Task item: For each entry, repeat the text exactly and omit any picture it holds.

Data provided:
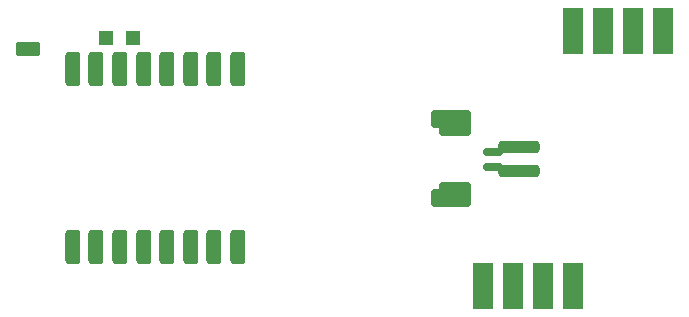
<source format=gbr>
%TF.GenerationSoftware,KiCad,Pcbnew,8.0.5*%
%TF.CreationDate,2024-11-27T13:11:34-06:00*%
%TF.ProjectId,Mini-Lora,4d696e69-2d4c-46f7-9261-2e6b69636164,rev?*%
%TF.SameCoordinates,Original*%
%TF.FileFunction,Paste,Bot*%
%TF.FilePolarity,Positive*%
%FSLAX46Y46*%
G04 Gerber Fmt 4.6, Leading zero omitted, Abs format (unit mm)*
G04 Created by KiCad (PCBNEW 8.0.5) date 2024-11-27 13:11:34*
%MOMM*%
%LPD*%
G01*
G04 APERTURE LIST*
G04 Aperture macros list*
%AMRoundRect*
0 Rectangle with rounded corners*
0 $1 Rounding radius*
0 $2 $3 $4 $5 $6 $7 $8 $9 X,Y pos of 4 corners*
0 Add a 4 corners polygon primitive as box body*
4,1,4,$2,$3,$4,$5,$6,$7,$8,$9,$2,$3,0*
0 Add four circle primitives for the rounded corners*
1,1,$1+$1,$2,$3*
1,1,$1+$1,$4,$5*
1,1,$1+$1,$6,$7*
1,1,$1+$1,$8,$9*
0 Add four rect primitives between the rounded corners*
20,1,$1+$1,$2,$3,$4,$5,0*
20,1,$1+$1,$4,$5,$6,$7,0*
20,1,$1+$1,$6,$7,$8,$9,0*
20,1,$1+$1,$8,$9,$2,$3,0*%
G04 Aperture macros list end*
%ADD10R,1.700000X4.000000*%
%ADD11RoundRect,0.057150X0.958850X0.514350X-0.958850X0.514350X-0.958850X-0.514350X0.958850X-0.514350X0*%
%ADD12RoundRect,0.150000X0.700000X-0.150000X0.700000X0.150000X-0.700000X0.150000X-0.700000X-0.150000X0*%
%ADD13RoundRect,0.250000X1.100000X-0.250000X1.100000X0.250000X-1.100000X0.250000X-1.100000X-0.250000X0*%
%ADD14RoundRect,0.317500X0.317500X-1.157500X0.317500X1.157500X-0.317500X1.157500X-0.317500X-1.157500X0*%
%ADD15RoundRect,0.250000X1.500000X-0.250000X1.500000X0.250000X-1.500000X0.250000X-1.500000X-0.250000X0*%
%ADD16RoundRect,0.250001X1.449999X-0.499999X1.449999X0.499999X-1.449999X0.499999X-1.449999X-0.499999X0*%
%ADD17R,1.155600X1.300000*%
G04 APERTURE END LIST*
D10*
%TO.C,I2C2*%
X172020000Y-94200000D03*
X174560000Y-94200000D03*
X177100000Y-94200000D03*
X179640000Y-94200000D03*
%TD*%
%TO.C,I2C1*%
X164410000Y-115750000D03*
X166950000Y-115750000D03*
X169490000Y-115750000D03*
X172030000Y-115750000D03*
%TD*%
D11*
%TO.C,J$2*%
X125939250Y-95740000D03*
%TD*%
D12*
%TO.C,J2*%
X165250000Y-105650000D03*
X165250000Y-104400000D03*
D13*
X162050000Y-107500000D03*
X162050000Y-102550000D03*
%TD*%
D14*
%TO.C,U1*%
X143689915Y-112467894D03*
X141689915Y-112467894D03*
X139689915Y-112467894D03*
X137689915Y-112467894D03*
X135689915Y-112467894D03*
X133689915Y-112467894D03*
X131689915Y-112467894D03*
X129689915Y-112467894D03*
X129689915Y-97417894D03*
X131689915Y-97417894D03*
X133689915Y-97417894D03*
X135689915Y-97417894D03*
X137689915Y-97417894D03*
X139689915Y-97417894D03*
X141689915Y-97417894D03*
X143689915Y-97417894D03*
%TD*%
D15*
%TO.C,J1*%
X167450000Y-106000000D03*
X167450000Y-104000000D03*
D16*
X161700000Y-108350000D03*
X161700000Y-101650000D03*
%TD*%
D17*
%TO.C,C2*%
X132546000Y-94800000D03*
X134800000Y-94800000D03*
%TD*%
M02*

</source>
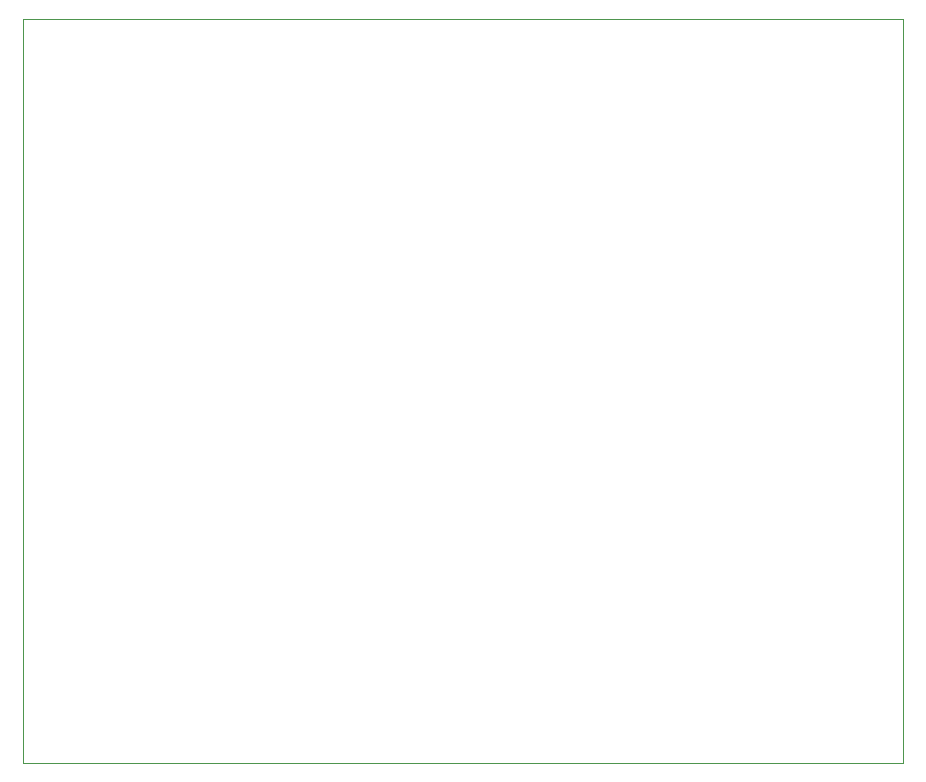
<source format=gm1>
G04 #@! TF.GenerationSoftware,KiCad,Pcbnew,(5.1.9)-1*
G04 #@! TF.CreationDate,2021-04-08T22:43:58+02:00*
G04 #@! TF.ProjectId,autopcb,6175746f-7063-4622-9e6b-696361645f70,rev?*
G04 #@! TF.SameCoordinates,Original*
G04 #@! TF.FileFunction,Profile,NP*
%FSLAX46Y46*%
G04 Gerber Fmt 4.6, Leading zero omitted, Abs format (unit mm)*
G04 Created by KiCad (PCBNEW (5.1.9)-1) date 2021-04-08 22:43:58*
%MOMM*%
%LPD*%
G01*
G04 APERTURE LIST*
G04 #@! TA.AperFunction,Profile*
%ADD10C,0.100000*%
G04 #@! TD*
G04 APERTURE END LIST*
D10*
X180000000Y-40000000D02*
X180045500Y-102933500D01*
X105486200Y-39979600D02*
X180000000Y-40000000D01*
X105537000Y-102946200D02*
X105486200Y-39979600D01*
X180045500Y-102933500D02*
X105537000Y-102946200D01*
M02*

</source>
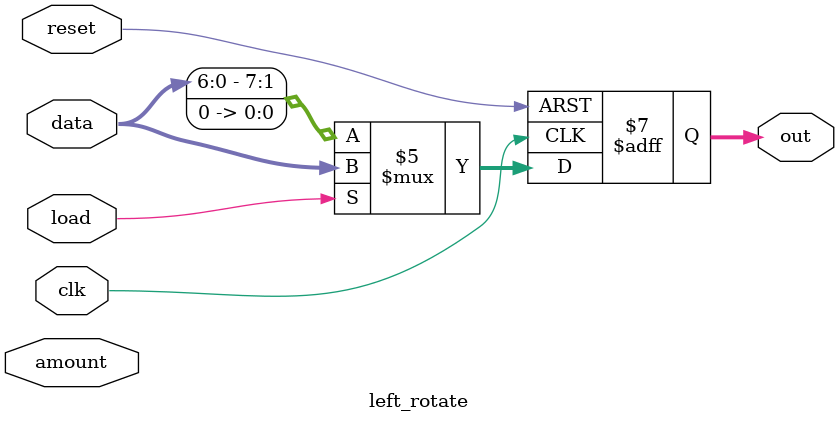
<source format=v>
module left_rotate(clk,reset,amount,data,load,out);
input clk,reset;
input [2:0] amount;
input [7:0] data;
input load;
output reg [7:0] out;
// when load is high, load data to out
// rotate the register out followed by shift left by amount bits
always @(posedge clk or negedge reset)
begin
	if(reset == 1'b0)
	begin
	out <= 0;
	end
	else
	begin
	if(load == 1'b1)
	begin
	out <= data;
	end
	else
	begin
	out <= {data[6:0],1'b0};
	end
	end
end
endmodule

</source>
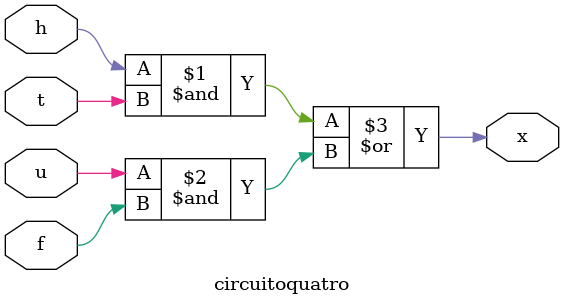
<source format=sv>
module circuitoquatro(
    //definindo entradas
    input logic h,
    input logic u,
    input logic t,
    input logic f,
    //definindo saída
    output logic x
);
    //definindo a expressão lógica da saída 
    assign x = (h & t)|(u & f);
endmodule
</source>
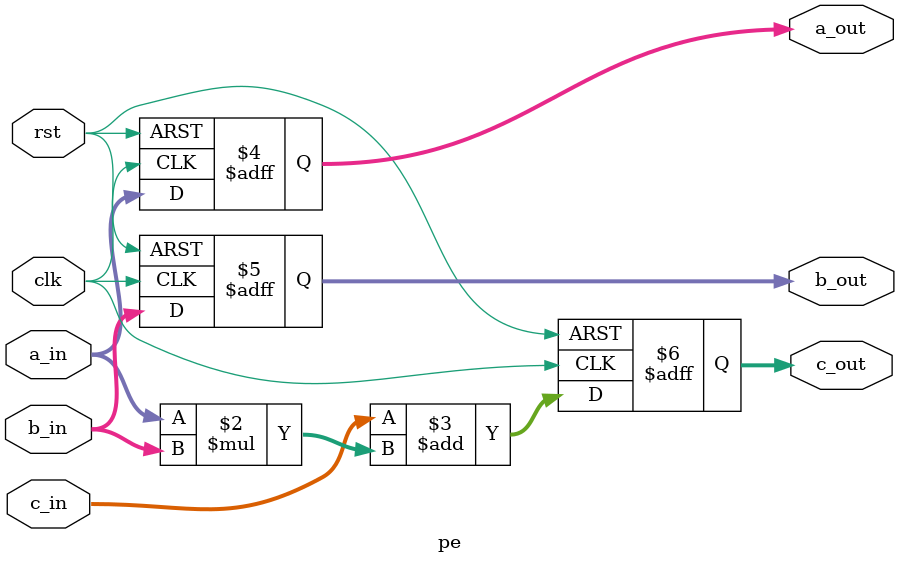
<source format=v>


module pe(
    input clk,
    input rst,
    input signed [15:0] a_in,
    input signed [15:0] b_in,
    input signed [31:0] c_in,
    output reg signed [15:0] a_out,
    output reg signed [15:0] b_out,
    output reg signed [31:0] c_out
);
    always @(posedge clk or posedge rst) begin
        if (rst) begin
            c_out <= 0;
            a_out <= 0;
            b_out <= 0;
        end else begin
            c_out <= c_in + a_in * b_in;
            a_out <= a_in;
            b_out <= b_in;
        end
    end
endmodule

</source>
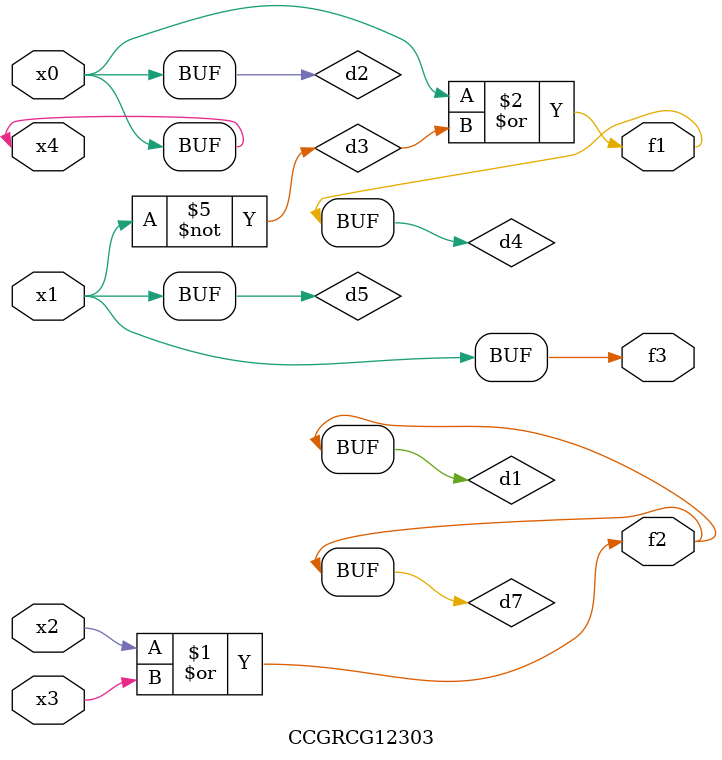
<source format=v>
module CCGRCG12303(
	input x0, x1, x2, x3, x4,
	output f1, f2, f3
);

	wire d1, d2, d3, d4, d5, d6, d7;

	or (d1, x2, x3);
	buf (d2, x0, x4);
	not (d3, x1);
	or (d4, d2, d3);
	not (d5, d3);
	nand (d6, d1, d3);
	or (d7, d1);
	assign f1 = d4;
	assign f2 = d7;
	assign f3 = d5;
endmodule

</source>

Problem solution:
<source format=gbr>
%TF.GenerationSoftware,KiCad,Pcbnew,8.0.5*%
%TF.CreationDate,2024-11-27T13:11:34-06:00*%
%TF.ProjectId,Mini-Lora,4d696e69-2d4c-46f7-9261-2e6b69636164,rev?*%
%TF.SameCoordinates,Original*%
%TF.FileFunction,Paste,Bot*%
%TF.FilePolarity,Positive*%
%FSLAX46Y46*%
G04 Gerber Fmt 4.6, Leading zero omitted, Abs format (unit mm)*
G04 Created by KiCad (PCBNEW 8.0.5) date 2024-11-27 13:11:34*
%MOMM*%
%LPD*%
G01*
G04 APERTURE LIST*
G04 Aperture macros list*
%AMRoundRect*
0 Rectangle with rounded corners*
0 $1 Rounding radius*
0 $2 $3 $4 $5 $6 $7 $8 $9 X,Y pos of 4 corners*
0 Add a 4 corners polygon primitive as box body*
4,1,4,$2,$3,$4,$5,$6,$7,$8,$9,$2,$3,0*
0 Add four circle primitives for the rounded corners*
1,1,$1+$1,$2,$3*
1,1,$1+$1,$4,$5*
1,1,$1+$1,$6,$7*
1,1,$1+$1,$8,$9*
0 Add four rect primitives between the rounded corners*
20,1,$1+$1,$2,$3,$4,$5,0*
20,1,$1+$1,$4,$5,$6,$7,0*
20,1,$1+$1,$6,$7,$8,$9,0*
20,1,$1+$1,$8,$9,$2,$3,0*%
G04 Aperture macros list end*
%ADD10R,1.700000X4.000000*%
%ADD11RoundRect,0.057150X0.958850X0.514350X-0.958850X0.514350X-0.958850X-0.514350X0.958850X-0.514350X0*%
%ADD12RoundRect,0.150000X0.700000X-0.150000X0.700000X0.150000X-0.700000X0.150000X-0.700000X-0.150000X0*%
%ADD13RoundRect,0.250000X1.100000X-0.250000X1.100000X0.250000X-1.100000X0.250000X-1.100000X-0.250000X0*%
%ADD14RoundRect,0.317500X0.317500X-1.157500X0.317500X1.157500X-0.317500X1.157500X-0.317500X-1.157500X0*%
%ADD15RoundRect,0.250000X1.500000X-0.250000X1.500000X0.250000X-1.500000X0.250000X-1.500000X-0.250000X0*%
%ADD16RoundRect,0.250001X1.449999X-0.499999X1.449999X0.499999X-1.449999X0.499999X-1.449999X-0.499999X0*%
%ADD17R,1.155600X1.300000*%
G04 APERTURE END LIST*
D10*
%TO.C,I2C2*%
X172020000Y-94200000D03*
X174560000Y-94200000D03*
X177100000Y-94200000D03*
X179640000Y-94200000D03*
%TD*%
%TO.C,I2C1*%
X164410000Y-115750000D03*
X166950000Y-115750000D03*
X169490000Y-115750000D03*
X172030000Y-115750000D03*
%TD*%
D11*
%TO.C,J$2*%
X125939250Y-95740000D03*
%TD*%
D12*
%TO.C,J2*%
X165250000Y-105650000D03*
X165250000Y-104400000D03*
D13*
X162050000Y-107500000D03*
X162050000Y-102550000D03*
%TD*%
D14*
%TO.C,U1*%
X143689915Y-112467894D03*
X141689915Y-112467894D03*
X139689915Y-112467894D03*
X137689915Y-112467894D03*
X135689915Y-112467894D03*
X133689915Y-112467894D03*
X131689915Y-112467894D03*
X129689915Y-112467894D03*
X129689915Y-97417894D03*
X131689915Y-97417894D03*
X133689915Y-97417894D03*
X135689915Y-97417894D03*
X137689915Y-97417894D03*
X139689915Y-97417894D03*
X141689915Y-97417894D03*
X143689915Y-97417894D03*
%TD*%
D15*
%TO.C,J1*%
X167450000Y-106000000D03*
X167450000Y-104000000D03*
D16*
X161700000Y-108350000D03*
X161700000Y-101650000D03*
%TD*%
D17*
%TO.C,C2*%
X132546000Y-94800000D03*
X134800000Y-94800000D03*
%TD*%
M02*

</source>
<source format=gm1>
G04 #@! TF.GenerationSoftware,KiCad,Pcbnew,(5.1.9)-1*
G04 #@! TF.CreationDate,2021-04-08T22:43:58+02:00*
G04 #@! TF.ProjectId,autopcb,6175746f-7063-4622-9e6b-696361645f70,rev?*
G04 #@! TF.SameCoordinates,Original*
G04 #@! TF.FileFunction,Profile,NP*
%FSLAX46Y46*%
G04 Gerber Fmt 4.6, Leading zero omitted, Abs format (unit mm)*
G04 Created by KiCad (PCBNEW (5.1.9)-1) date 2021-04-08 22:43:58*
%MOMM*%
%LPD*%
G01*
G04 APERTURE LIST*
G04 #@! TA.AperFunction,Profile*
%ADD10C,0.100000*%
G04 #@! TD*
G04 APERTURE END LIST*
D10*
X180000000Y-40000000D02*
X180045500Y-102933500D01*
X105486200Y-39979600D02*
X180000000Y-40000000D01*
X105537000Y-102946200D02*
X105486200Y-39979600D01*
X180045500Y-102933500D02*
X105537000Y-102946200D01*
M02*

</source>
<source format=v>
module left_rotate(clk,reset,amount,data,load,out);
input clk,reset;
input [2:0] amount;
input [7:0] data;
input load;
output reg [7:0] out;
// when load is high, load data to out
// rotate the register out followed by shift left by amount bits
always @(posedge clk or negedge reset)
begin
	if(reset == 1'b0)
	begin
	out <= 0;
	end
	else
	begin
	if(load == 1'b1)
	begin
	out <= data;
	end
	else
	begin
	out <= {data[6:0],1'b0};
	end
	end
end
endmodule

</source>
<source format=sv>
module circuitoquatro(
    //definindo entradas
    input logic h,
    input logic u,
    input logic t,
    input logic f,
    //definindo saída
    output logic x
);
    //definindo a expressão lógica da saída 
    assign x = (h & t)|(u & f);
endmodule
</source>
<source format=v>


module pe(
    input clk,
    input rst,
    input signed [15:0] a_in,
    input signed [15:0] b_in,
    input signed [31:0] c_in,
    output reg signed [15:0] a_out,
    output reg signed [15:0] b_out,
    output reg signed [31:0] c_out
);
    always @(posedge clk or posedge rst) begin
        if (rst) begin
            c_out <= 0;
            a_out <= 0;
            b_out <= 0;
        end else begin
            c_out <= c_in + a_in * b_in;
            a_out <= a_in;
            b_out <= b_in;
        end
    end
endmodule

</source>
<source format=v>
module CCGRCG12303(
	input x0, x1, x2, x3, x4,
	output f1, f2, f3
);

	wire d1, d2, d3, d4, d5, d6, d7;

	or (d1, x2, x3);
	buf (d2, x0, x4);
	not (d3, x1);
	or (d4, d2, d3);
	not (d5, d3);
	nand (d6, d1, d3);
	or (d7, d1);
	assign f1 = d4;
	assign f2 = d7;
	assign f3 = d5;
endmodule

</source>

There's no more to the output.